> YOUR ASSIGNMENT
After locating the line with "List each element's", set down that line and all the lines that follow it, unchanged, to the end of the records; omit the pictures.

> EXERCISE INPUTS
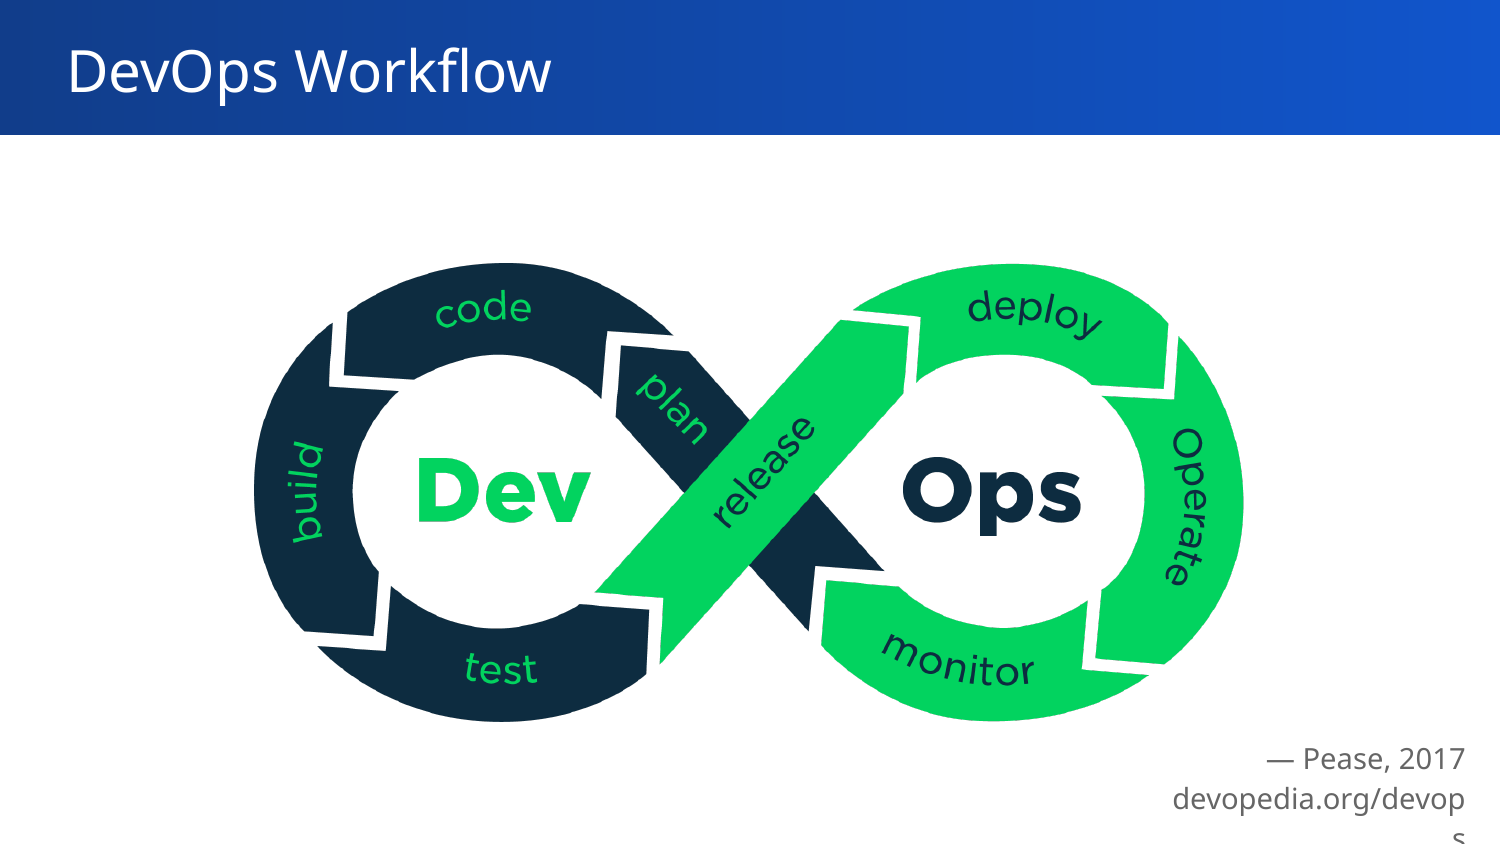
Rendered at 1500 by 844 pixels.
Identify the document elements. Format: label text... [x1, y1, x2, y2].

list — Pease, 2017 devopedia.org/devops [1148, 720, 1482, 834]
title DevOps Workflow [51, 19, 1449, 122]
picture [231, 220, 1269, 755]
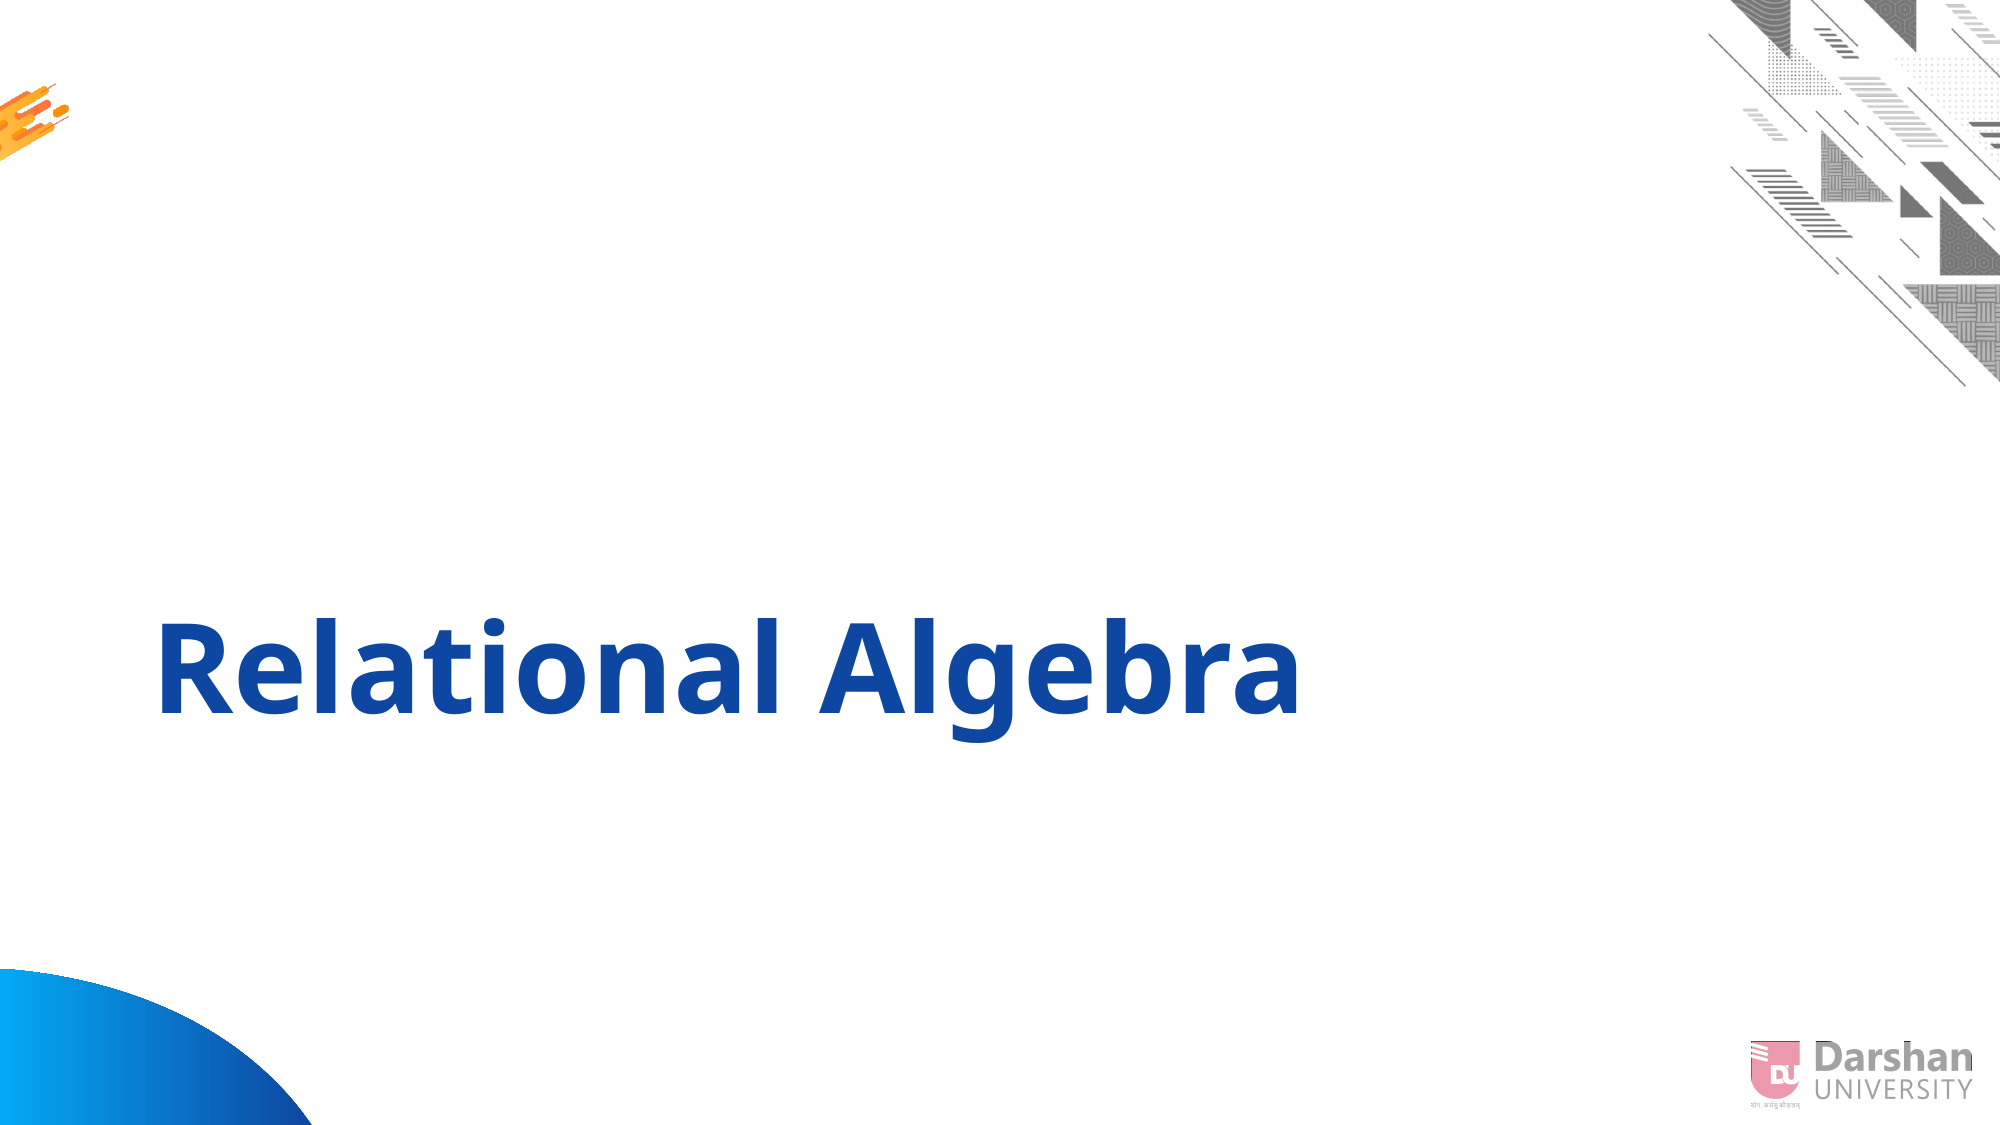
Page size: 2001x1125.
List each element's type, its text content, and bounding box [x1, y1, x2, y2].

picture [0, 65, 90, 193]
title Relational Algebra [136, 280, 1862, 749]
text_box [1751, 1041, 1972, 1109]
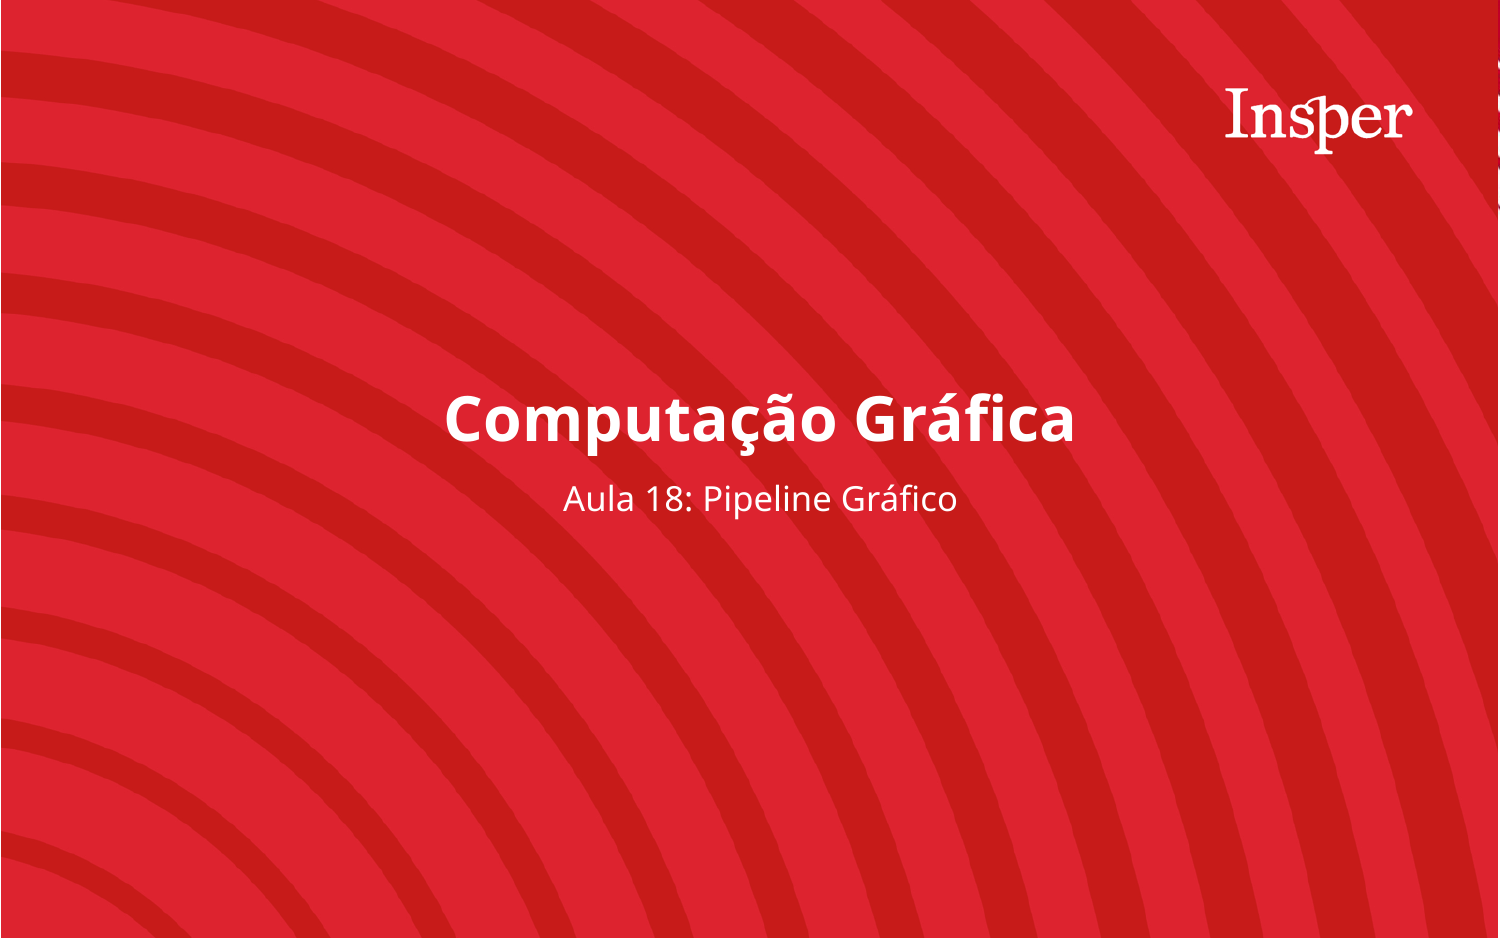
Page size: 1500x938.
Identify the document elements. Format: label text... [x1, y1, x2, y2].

> COMPLETED TASK
List each element's type, its text content, and bounding box [x1, y1, x2, y2].

picture [0, 65, 90, 193]
title Relational Algebra [136, 280, 1862, 749]
text_box [1751, 1041, 1972, 1109]
Page size: 1500x938.
Identify the document elements. Format: label text... [x1, y1, x2, y2].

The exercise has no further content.